(Saved entries)
=====

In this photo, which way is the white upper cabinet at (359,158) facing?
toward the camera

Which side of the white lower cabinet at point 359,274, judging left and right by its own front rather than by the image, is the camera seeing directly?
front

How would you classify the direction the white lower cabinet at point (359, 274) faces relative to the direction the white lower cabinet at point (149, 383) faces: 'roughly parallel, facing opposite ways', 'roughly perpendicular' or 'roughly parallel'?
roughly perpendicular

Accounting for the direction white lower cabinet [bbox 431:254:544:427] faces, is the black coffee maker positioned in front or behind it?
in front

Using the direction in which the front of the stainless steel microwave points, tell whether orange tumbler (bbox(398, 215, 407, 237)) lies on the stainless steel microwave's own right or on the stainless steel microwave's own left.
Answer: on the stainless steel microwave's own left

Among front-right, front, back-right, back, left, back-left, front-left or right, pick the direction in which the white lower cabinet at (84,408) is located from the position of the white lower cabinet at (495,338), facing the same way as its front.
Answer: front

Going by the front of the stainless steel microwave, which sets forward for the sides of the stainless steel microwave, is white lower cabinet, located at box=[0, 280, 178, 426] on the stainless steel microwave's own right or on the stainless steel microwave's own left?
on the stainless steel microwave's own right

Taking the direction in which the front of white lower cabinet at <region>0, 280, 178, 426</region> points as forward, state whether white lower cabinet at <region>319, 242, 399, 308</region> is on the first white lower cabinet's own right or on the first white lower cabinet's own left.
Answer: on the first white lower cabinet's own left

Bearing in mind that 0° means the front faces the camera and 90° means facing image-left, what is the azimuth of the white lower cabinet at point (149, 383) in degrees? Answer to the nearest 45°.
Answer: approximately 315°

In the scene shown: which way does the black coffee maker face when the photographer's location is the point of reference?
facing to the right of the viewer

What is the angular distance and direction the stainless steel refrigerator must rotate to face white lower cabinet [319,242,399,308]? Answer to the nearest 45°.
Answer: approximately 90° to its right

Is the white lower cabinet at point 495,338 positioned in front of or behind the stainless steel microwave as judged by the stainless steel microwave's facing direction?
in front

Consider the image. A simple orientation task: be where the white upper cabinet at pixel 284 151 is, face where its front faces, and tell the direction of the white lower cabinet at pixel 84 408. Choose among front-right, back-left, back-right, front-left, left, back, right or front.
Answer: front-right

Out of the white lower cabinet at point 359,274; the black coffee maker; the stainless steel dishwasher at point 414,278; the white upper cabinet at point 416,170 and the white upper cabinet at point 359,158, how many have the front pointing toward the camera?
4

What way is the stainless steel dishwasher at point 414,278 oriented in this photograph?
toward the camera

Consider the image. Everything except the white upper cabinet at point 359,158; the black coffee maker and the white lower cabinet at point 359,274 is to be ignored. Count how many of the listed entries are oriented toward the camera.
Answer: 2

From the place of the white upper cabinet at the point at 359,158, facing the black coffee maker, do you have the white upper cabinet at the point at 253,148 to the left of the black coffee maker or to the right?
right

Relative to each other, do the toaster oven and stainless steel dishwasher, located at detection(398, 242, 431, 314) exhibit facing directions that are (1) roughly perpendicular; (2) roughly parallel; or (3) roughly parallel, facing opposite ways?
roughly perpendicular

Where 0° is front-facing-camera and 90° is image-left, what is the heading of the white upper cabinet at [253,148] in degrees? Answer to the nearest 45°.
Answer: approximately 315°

=====

Quote every line of the data above verbatim, from the first line to the last.

- [Problem solution]:
In this photo, which way is the white upper cabinet at (359,158) facing?
toward the camera

Which side of the white lower cabinet at point 359,274, judging left and right by its own front rather than by the image, is the camera seeing directly?
front

How would you classify the direction the white lower cabinet at point (359, 274) faces relative to the direction the white lower cabinet at point (149, 383) faces: 'roughly parallel, facing opposite ways', 'roughly perpendicular' or 'roughly parallel'?
roughly perpendicular

Accounting for the direction white lower cabinet [bbox 431:254:544:427] faces, is the black coffee maker positioned in front or behind it?
in front

Using the direction in which the front of the stainless steel microwave points, tell whether orange tumbler (bbox(398, 215, 407, 237)) lies on the stainless steel microwave's own right or on the stainless steel microwave's own left.
Answer: on the stainless steel microwave's own left

Among front-right, front, back-right, back, left, back-left, front-left or right, pick the direction in which the white lower cabinet at (84,408) is located from the position of the white lower cabinet at (495,338), facing the same way as its front.
Answer: front

Going by the front of the stainless steel microwave, which sets forward for the sides of the stainless steel microwave, is white lower cabinet, located at box=[0, 280, 178, 426] on the stainless steel microwave's own right or on the stainless steel microwave's own left?
on the stainless steel microwave's own right

Taking the direction in which the front of white lower cabinet at <region>0, 280, 178, 426</region> points as forward, state whether white lower cabinet at <region>319, 242, 399, 308</region> is on the first white lower cabinet's own right or on the first white lower cabinet's own left.
Answer: on the first white lower cabinet's own left

Bearing in mind that 0° means the front faces the camera and 90° means facing image-left, what is the azimuth of the white lower cabinet at point (149, 383) in degrees? Answer to the nearest 45°.
Answer: approximately 315°

In the scene shown: which way does the black coffee maker face when the photographer's location is the point of reference?
facing to the right of the viewer

What is the angular distance and direction the stainless steel refrigerator must rotate to face white lower cabinet [319,242,399,308]? Answer to the nearest 45°.
Answer: approximately 90° to its right

Is the white lower cabinet at point 495,338 positioned in front of or behind the stainless steel microwave as judged by the stainless steel microwave's facing direction?
in front

Consider the image. A simple orientation task: be where the white upper cabinet at pixel 284 151 is, face where its front faces, and tell the direction of the white lower cabinet at pixel 84 408. Choose among front-right, back-left, back-right, front-left, left, back, right or front.
Answer: front-right

Out of the white lower cabinet at point 359,274; the black coffee maker; the stainless steel dishwasher at point 414,278; the white upper cabinet at point 416,170 and the white upper cabinet at point 359,158, how many have the front pointing toward the camera?
4

What way is the stainless steel dishwasher at point 414,278 oriented in this photograph?
toward the camera

Consider the image. Everything except the white upper cabinet at point 359,158; the black coffee maker and the white lower cabinet at point 359,274 is to be ignored. Count how many of the listed entries are oriented toward the camera.
Answer: 2

From the place of the white upper cabinet at the point at 359,158, facing the black coffee maker, do you have the white upper cabinet at the point at 253,148 to the left of the black coffee maker or to the right?
right

Relative to each other, do the toaster oven and stainless steel dishwasher, located at detection(398, 242, 431, 314) exhibit facing directions that are (1) roughly perpendicular; (2) roughly parallel; or (3) roughly parallel, facing opposite ways?
roughly perpendicular

Where 0° is front-facing-camera and 90° is image-left, what is the heading of the white upper cabinet at [253,148] in degrees? Answer to the nearest 45°.
Answer: approximately 315°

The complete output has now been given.